Your answer should consist only of the line with "mistake. Epig. 44." and the lines after it, reproduced exactly through the end of the entries below.

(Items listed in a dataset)
>>>
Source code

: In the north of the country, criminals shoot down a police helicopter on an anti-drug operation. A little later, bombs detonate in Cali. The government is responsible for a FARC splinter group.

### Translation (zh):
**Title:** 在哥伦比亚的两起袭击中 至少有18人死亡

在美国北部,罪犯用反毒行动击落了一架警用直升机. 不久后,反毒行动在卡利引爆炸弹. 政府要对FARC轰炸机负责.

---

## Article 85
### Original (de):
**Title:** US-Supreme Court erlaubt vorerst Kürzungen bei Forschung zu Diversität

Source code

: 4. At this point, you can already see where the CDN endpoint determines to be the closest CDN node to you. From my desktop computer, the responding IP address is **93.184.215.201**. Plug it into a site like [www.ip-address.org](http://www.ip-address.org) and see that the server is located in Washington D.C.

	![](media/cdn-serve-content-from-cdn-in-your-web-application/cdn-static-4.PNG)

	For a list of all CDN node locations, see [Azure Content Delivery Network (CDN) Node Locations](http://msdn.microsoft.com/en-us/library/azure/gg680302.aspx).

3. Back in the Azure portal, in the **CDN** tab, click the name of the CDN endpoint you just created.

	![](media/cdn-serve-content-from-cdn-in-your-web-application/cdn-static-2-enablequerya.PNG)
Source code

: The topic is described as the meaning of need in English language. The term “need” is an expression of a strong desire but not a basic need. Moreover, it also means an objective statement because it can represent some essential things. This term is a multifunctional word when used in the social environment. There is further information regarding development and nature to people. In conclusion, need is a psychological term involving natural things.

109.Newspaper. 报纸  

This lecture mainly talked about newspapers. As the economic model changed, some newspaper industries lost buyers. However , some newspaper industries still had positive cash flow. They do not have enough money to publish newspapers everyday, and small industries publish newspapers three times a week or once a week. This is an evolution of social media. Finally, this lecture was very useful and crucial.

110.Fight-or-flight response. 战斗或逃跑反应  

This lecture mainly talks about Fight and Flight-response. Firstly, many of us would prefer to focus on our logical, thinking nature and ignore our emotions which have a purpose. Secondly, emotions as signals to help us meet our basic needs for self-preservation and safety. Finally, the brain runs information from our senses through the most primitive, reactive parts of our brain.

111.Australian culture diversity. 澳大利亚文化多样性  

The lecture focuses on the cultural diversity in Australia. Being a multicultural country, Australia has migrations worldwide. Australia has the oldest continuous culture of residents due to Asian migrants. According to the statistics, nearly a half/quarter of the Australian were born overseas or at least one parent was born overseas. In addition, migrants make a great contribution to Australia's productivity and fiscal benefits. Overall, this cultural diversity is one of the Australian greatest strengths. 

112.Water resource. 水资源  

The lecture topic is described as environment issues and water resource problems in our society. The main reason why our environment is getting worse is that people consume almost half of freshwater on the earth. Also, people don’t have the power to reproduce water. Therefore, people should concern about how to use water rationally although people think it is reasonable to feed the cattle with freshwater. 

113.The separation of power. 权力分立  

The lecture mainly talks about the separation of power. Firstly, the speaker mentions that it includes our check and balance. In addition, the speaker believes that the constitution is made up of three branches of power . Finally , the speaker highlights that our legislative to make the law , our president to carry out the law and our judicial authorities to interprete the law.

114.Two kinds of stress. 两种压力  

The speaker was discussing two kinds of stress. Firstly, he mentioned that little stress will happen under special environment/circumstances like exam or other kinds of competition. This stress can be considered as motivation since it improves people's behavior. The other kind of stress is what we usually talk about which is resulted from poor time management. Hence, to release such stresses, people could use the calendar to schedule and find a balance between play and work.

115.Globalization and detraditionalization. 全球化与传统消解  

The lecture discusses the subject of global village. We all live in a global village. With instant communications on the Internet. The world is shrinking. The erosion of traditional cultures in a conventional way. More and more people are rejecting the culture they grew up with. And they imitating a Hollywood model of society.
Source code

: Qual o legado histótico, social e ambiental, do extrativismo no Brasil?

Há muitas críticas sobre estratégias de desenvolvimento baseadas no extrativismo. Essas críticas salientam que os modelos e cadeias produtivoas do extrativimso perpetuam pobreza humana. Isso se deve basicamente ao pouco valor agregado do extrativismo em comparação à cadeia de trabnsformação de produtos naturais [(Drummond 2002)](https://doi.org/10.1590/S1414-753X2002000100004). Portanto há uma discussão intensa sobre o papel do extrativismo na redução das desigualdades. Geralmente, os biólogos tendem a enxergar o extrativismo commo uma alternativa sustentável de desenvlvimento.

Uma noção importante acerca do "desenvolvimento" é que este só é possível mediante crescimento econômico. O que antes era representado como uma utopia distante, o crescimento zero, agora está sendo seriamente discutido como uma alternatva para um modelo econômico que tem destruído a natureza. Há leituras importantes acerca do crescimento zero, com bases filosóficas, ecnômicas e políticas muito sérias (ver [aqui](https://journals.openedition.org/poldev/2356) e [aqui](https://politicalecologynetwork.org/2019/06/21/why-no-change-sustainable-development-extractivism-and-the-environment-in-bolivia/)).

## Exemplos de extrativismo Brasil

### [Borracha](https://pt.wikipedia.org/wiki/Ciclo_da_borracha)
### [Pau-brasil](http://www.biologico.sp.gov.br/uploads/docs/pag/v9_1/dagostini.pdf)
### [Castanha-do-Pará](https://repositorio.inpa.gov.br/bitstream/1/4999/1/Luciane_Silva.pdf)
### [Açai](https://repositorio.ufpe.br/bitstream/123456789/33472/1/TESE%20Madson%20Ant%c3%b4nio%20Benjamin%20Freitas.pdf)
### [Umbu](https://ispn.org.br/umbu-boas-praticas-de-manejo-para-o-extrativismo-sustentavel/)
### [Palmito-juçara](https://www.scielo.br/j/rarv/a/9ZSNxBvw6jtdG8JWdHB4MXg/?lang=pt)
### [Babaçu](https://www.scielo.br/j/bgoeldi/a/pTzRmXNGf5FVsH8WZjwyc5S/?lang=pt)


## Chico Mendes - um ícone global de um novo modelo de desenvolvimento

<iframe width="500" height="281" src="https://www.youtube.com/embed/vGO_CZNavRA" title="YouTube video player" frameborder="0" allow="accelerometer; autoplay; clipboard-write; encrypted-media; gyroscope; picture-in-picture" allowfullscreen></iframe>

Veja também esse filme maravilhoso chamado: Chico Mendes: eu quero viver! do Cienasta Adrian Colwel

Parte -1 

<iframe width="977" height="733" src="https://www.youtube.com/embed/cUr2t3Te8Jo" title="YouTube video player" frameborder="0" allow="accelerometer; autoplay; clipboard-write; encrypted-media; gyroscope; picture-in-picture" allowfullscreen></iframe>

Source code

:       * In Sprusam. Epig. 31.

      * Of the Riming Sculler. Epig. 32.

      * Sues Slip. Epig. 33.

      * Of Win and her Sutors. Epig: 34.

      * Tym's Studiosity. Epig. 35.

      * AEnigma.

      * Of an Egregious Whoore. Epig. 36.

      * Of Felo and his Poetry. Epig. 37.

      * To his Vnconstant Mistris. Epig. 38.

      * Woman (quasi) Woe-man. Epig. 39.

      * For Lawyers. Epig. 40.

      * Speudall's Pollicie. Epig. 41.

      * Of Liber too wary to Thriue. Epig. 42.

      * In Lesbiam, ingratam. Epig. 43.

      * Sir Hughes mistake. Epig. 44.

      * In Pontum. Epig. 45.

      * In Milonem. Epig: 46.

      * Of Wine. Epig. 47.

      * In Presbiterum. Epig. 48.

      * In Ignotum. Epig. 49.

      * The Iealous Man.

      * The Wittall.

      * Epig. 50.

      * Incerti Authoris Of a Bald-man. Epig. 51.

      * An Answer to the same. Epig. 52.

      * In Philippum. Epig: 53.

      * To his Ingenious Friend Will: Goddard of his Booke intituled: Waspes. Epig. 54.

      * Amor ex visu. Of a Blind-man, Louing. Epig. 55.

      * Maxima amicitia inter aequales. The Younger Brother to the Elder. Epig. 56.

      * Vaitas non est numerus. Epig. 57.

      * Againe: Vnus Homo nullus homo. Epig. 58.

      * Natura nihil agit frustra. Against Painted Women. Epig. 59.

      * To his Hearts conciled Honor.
<<<
EXERCISE SOLUTION:
      * Sir Hughes mistake. Epig. 44.

      * In Pontum. Epig. 45.

      * In Milonem. Epig: 46.

      * Of Wine. Epig. 47.

      * In Presbiterum. Epig. 48.

      * In Ignotum. Epig. 49.

      * The Iealous Man.

      * The Wittall.

      * Epig. 50.

      * Incerti Authoris Of a Bald-man. Epig. 51.

      * An Answer to the same. Epig. 52.

      * In Philippum. Epig: 53.

      * To his Ingenious Friend Will: Goddard of his Booke intituled: Waspes. Epig. 54.

      * Amor ex visu. Of a Blind-man, Louing. Epig. 55.

      * Maxima amicitia inter aequales. The Younger Brother to the Elder. Epig. 56.

      * Vaitas non est numerus. Epig. 57.

      * Againe: Vnus Homo nullus homo. Epig. 58.

      * Natura nihil agit frustra. Against Painted Women. Epig. 59.

      * To his Hearts conciled Honor.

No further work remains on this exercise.